Belli ki Johansson’a filmde bir şeyler oluyor.
Olan da şu; Lucy rolündeki güzel yıldız film boyunca başkalaşıyor, değişiyor, gelişiyor.
Gelişmesinin nedeni ise beyninin kapasitesini arttırması.
KANA KARIŞAN MADDENİN İLGİNÇ ETKİLERİ
Film, etkili bir kaçırılma sahnesi ile başlıyor.
Tayvanlı uyuşturucu tacirlerinin eline düşen Lucy, kurye olmaya zorlanıyor.
Ameliyatla vücuduna yerleştirilen etkin maddenin kana karışması ise beklenmedik sonuçların doğması demek.
Lucy’nin damarlarında dolaşan kimyasallar, ona insanüstü yetenekler kazandırıyor.
Bundan sonrası “insan beyninin tamamını kullanırsa nasıl değişir?” sorusuna aranan cevaplar ile Lucy, polis ve uyuşturucu kaçakçıları arasında geçen aksiyonlu kovalamaca sahneleri arasında gidip gelmece.
Ters yolda, kaldırımda son sürat giden araba sahneleri de var; ikili, üçlü, çoklu dövüş sahneleri de.
Ve kamera arkasında ünlü Fransız sinemacı Luc Besson olduğu için tabii ki hayli tatmin ediciler.
AKSİYONU YÜKSEK
Luc Besson’un senaryosunu yazıp yönetmenliğini yaptığı filmin başrolünde Scarlett Johansson var.
Luc Besson filmi Lucy şöyle diyor: İnsanlar beyinlerinin yüzde 10’unu kullanabiliyor, peki ya yüzde 100’ünü kullanabilselerdi?
Ümit vaad eden, merak ettiren, heyecanlandıran bir senaryo cümlesi, öyle değil mi?

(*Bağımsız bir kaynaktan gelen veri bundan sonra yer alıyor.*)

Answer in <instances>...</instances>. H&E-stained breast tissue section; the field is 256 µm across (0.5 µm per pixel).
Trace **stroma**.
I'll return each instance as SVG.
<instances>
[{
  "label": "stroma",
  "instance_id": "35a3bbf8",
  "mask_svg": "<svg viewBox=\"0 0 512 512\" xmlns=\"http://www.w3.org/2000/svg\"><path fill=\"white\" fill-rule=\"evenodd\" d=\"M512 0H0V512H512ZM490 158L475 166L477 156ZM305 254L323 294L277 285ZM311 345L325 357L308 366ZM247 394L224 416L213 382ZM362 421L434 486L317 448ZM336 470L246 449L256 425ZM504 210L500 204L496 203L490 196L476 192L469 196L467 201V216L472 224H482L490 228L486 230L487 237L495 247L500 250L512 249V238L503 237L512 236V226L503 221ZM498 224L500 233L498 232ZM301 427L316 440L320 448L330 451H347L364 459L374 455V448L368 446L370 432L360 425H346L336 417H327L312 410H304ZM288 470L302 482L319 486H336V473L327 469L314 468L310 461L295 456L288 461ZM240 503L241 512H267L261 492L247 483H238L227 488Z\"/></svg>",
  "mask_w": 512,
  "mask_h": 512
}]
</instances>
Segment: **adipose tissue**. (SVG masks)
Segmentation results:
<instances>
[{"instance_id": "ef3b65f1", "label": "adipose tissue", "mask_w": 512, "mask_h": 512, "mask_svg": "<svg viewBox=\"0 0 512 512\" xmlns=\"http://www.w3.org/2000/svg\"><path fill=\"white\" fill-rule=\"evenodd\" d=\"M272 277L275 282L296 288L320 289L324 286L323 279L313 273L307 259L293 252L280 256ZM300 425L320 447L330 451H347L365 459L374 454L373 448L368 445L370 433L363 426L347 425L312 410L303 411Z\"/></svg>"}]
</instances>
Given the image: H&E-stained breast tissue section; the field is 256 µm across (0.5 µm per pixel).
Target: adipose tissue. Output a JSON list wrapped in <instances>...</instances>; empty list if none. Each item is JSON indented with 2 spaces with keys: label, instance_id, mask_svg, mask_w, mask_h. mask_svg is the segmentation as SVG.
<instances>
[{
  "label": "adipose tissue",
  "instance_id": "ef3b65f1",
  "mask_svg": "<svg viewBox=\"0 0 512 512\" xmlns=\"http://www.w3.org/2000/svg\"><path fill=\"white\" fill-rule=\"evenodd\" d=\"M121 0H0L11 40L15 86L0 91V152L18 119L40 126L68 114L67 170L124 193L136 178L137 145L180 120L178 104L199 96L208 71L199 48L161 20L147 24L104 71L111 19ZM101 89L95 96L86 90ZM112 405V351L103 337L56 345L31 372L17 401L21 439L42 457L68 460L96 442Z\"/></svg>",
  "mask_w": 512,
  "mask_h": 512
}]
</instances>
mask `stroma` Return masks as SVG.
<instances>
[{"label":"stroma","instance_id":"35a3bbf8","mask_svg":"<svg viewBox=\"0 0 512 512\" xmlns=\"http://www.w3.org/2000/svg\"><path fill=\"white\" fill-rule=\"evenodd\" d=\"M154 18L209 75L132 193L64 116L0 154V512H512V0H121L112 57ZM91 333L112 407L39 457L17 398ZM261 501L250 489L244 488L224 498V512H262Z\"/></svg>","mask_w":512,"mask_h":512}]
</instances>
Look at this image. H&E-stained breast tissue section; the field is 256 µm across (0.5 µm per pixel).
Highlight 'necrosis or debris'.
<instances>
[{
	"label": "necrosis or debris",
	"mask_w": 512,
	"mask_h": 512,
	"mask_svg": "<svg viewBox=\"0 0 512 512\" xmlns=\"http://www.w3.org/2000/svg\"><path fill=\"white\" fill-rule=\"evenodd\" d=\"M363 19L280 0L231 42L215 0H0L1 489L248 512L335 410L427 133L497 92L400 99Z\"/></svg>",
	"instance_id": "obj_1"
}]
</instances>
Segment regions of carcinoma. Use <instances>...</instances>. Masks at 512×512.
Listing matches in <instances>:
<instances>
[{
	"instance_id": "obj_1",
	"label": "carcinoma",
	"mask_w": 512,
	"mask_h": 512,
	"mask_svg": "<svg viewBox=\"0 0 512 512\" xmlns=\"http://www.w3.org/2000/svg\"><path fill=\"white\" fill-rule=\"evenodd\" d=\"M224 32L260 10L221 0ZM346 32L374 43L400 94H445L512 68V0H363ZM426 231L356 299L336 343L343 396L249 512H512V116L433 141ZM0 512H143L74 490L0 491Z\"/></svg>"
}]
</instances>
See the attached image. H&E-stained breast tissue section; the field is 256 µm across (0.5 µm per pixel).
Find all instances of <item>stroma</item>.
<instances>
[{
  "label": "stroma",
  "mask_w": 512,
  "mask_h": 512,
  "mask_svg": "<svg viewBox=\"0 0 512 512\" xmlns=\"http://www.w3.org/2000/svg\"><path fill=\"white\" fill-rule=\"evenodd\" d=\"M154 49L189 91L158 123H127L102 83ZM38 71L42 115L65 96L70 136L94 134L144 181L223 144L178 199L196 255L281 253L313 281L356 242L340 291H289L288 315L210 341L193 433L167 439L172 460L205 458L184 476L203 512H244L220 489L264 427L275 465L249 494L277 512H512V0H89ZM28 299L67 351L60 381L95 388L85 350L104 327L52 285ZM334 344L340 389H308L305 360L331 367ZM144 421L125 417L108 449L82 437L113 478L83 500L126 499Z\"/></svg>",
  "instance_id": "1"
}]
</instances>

Ama hevesinizi biraz kıracağım.
Film beyni gelişen ve sonucunda süper güçler elde eden bir kadının değişiminden çok, kaçırılma hikâyesi üzerine odaklanıyor ve aksiyonu öne çıkarıyor.
Aralara serpiştirilen bilimsel öğretiler ve National Geographic kıvamındaki görüntüler de havada kalıyor.
Başrolde Scarlett Johansson’ın olması izleyiciyi çekecektir tabii ama Lucy vaad ettiği sözü yerine getiremeyen bir film olarak yüzde 10’unu kullandığımız beynimizde yerini alıyor.